🔞
isteyen bölümü geçebilir, akışı değiştirmez
okuyanlardan yorumlarını bekliyorum ♡
iyi okumalar
___
saat gece yarısına yaklaşırken eve gelmişler, taehyung banyoya gireceğini söyleyerek anında ortadan kaybolmuş, jungkook'u kısmen kendi izlerini barındıran odasında bir başına bırakmıştı.
jungkook ayrılıklarından itibaren taehyung'un evine bu kadar sık gelmeye başlamıştı. genelde en fazla onu evinden almaya gelir, o hazırlanırken salonda beklerdi. şimdi ise yatak odasında yalnızdı. odadaki küçük banyodan su sesleri geliyordu.
ne fazla küçük ne de büyük olan odadaki eşya sayısı diğer odalara kıyasla fazlaydı. öyle ki salonda bulunması gereken bir sehpa ve koltuk bile buradaydı. sehpanın üzeri birkaç mum, bir sürahi ve bardak, birkaç bakım ürünü, tamamlanmamış yapbozlar ile tamamen doluydu.

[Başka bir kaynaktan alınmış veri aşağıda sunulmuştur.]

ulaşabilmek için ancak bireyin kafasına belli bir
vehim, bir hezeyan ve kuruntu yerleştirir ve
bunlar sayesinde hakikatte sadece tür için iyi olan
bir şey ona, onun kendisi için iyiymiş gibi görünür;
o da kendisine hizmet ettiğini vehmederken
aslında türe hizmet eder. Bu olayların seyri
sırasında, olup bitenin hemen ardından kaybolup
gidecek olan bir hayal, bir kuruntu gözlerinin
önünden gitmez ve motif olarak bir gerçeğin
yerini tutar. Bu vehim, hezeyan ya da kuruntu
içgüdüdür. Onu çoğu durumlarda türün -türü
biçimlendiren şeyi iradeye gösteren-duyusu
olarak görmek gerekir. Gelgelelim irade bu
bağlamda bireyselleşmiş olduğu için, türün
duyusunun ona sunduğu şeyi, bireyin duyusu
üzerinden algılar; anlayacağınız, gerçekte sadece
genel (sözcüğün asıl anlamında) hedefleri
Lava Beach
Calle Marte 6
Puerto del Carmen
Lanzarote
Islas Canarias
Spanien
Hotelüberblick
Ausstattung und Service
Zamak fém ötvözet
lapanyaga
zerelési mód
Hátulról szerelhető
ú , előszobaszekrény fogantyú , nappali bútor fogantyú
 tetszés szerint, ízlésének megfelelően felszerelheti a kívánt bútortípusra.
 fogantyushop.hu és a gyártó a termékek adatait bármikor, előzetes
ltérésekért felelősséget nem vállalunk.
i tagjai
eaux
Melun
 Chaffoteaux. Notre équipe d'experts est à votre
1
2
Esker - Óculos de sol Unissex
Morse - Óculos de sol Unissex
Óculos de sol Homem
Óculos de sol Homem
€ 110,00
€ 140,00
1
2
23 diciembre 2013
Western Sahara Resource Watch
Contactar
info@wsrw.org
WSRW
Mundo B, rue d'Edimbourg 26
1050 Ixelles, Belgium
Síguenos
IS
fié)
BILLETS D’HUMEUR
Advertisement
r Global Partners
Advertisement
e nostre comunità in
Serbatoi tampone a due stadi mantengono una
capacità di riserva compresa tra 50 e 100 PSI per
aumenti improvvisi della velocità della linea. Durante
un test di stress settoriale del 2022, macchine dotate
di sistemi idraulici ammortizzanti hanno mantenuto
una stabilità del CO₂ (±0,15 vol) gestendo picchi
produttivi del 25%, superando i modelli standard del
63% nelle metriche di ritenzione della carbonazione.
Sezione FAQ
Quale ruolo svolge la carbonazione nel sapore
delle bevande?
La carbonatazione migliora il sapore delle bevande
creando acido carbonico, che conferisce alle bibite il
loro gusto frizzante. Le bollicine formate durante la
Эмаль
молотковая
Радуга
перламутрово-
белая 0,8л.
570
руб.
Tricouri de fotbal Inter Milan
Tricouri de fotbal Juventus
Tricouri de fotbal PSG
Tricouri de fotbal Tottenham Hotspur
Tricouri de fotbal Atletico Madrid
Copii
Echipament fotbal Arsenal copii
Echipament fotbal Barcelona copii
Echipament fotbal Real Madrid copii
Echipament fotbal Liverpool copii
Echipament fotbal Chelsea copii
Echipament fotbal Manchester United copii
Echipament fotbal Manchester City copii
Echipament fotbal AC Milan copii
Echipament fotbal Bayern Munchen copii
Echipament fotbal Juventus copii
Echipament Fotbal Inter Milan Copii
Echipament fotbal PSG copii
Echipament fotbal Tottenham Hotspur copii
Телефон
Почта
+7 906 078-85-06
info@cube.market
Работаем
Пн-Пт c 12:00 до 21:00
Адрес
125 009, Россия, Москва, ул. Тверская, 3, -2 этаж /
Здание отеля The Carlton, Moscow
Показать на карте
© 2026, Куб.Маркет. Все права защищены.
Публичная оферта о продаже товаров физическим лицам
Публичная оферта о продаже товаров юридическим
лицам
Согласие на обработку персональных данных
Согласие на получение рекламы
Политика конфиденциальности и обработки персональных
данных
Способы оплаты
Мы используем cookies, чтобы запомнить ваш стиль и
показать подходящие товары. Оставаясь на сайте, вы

onun dışında çift kişilik bir yatak, büyükçe bir gardrop ile bir tuvalet aynası bulunuyordu. yatağı hâlâ toplanmamıştı, üzerine birkaç kıyafet atılmıştı; dolabın kapakları ise açıktı. tuvalet aynasının üzeri de çokça kalabalık görünüyordu. bu gibi durumların taehyung'u rahatsız etmediğini bir kere daha fark etmişti jungkook. titiz olduğu çok fazla konu olsa da kendi eşyalarındaki dağınıklık ve kalabalık görüntü onun için problem değildi.
aynanın önünde durup şifonyerin üzerindeki eşyaları incelerken gözüne küçük, taşınabilir bir hoparlör çarpmıştı. hoparlörü alıp yatağın ucuna oturmuş, biraz inceledikten sonra cebinden telefonunu çıkararak bluetoothunu etkinleştirmişti. bir şarkı açtığında mor ışıklar yanmaya başlamış, bu jungkook'u neredeyse kahkaha atacak kadar neşelendirmişti. taehyung'un mor ve tonları sevdası çok tatlıydı.
spotify'da gezinirken taehyung'un eskiden ona attığı bir playlist gözüne çarpmıştı. iddialı şarkılardan oluşan; yaklaşık üç saatlik r&b, soul playlistiydi. taehyung bunu attığında biraz şaşırmıştı çünkü onun daha çok jazz, klasik ya da opera türlerinden hoşlandığını sanıyordu. ama şimdi düşünmüştü ki bu playlisti açmanın tam sırasıydı.
evet, çok kaba görünüyor ama bence onun biraz da tatlı bir tarafı var. onu derinden tanımanın nasıl bir his olduğunu merak ediyorum.
hoparlörü eski yerine bırakıp adımlarını yatağın yanındaki küçük komodine yönlendirmiş, onun üzerinde duranları da incelemeye başlamıştı. bu sırada belki de ayrılığımızın, onu iyi tanıyamamamın nedeni; evinden ve eşyalarından bu kadar uzak olmamdı diye düşünüyordu. bir insanı tanımanın en kolay yolu onu gecelerini geçirdiği ortamda görebilmekti neticede. bu düşüncelerin farkındalığı ile komodinin üzerindeki fotoğraf çerçevelerini almıştı eline. iki taneydi ve birinde kendisiyle beraber taehyung vardı. jungkook bu fotoğrafı hemen hatırlamıştı. geçen seneki bir arkadaş buluşmasında çekilmişti. diğerinde ise yalnızca jungkook vardı ve taehyung'un kamerasına gülümsüyordu.
jungkook'un oda keşfi devam ederken banyodan gelen sesler kesilmişti. jungkook da bu sebeple gezisine ara verip taehyung'un boş bir araziye bakan penceresinin önünde duran koltuğuna oturmuş, sevgilisini beklemeye başlamıştı.
az sonra banyonun kapısı açılmış, taehyung görünmüştü. üzerinde yalnızca bir boxer varken ıslak sarı saçlarından sular damlıyordu. neyse ki hava sıcaktı gecenin bu saatinde bile. göz göze geldiklerinde jungkook koltukta daha rahat bir pozisyona geçerek oturmuş, taehyung da gözlerini kaçırarak dolabına yönelmişti. "şimdi giyineceğim, sen de bunları al veya alma diyerek seçmeme yardım edeceksin. anlaştık mı?"